I haven't exactly been diligent in getting on my bicycle. I was jazzed about not having to work at all today, and decided it would be a great day to ride to the beach. It would be my first high-mileage adventure.
Then I woke up to the sound of rain.
My desire to turn over and go back to sleep eased my disappointment in the early morning hours, but once I was up and moving, I couldn't help but be bummed about my foiled plans.

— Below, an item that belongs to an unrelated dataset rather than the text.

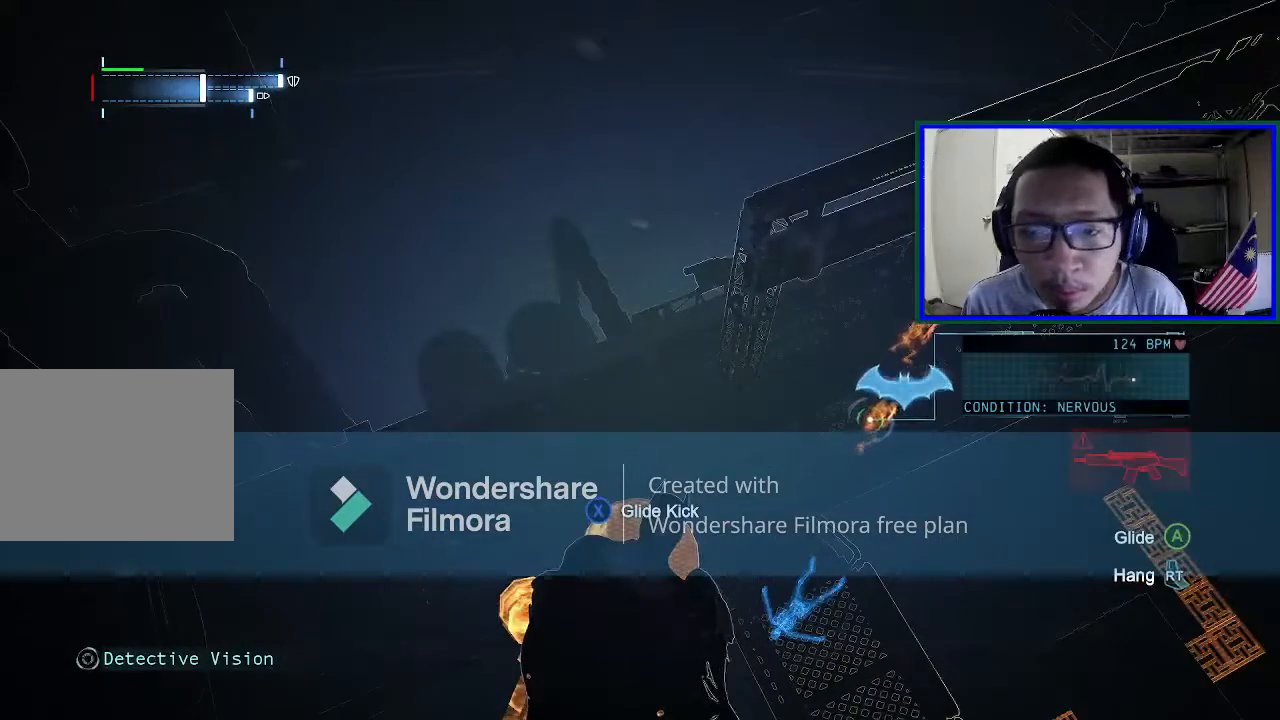
{"buttons": [], "left_stick": "center", "right_stick": "center", "events": [[200, "L1", "down"], [400, "L1", "up"]]}
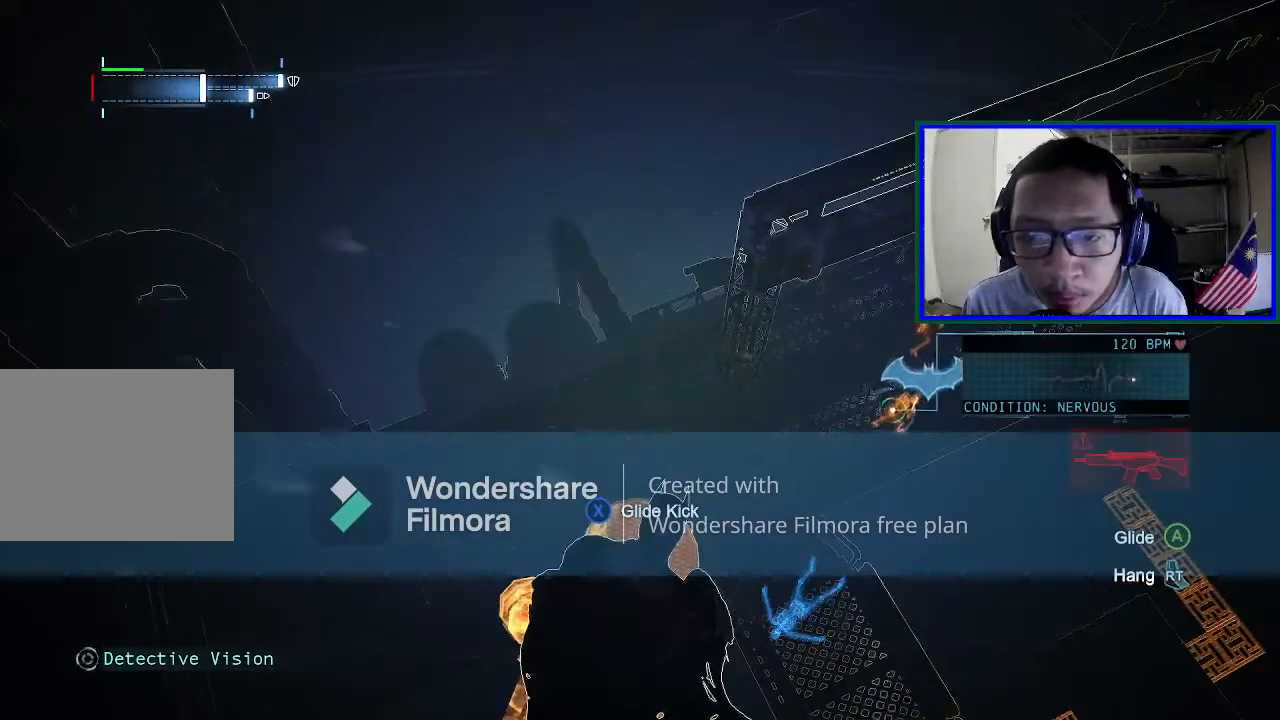
{"buttons": [], "left_stick": "center", "right_stick": "right", "events": [[367, "right_stick", "right"]]}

I've also felt some frustration at having no training advice or support given so far. Next week I'm signed up for an online class that supposedly gives the 101 on bike riding. I'm relieved, because thus far, I feel lost. I know NOTHING about riding bikes, other than this childhood lesson:
Don't take your hand off the handle bars to wave to a neighbor when you're flying down a hill in a bikini. You will crash, get a black eye, half your face will be scraped off, along with mammoth sized scrapes down your ribcage and thighs. Your face will be swollen for a better part of a year, and your shiny, neosporined wounds will frighten folks of all ages.
Hopefully this childhood lesson won't come into play this time around.
Inevitably, I do believe a crash will happen. When? I don't know. How bad? Not sure. Will I be able to still give massages with sustained injuries? That is the golden question. Clearly I will have to learn to ride with clip on pedals. But clipping OUT of the pedals when I need to stop.... will I remember in time? Another golden question.
Regardless of this inevitable and looming crash, I'm waiting for the skies to clear so I can hop on my second-hand mountain bike and cruise the mean streets of Los Angeles. I've got the gel seat cover, I've got blinky, obnoxious lights so cars will see me, and my wonky, really-need-a-new-one helmet to keep me comfortable and safe.
Wish me luck. And just to be on the safe side, maybe ship me a case of neosporin.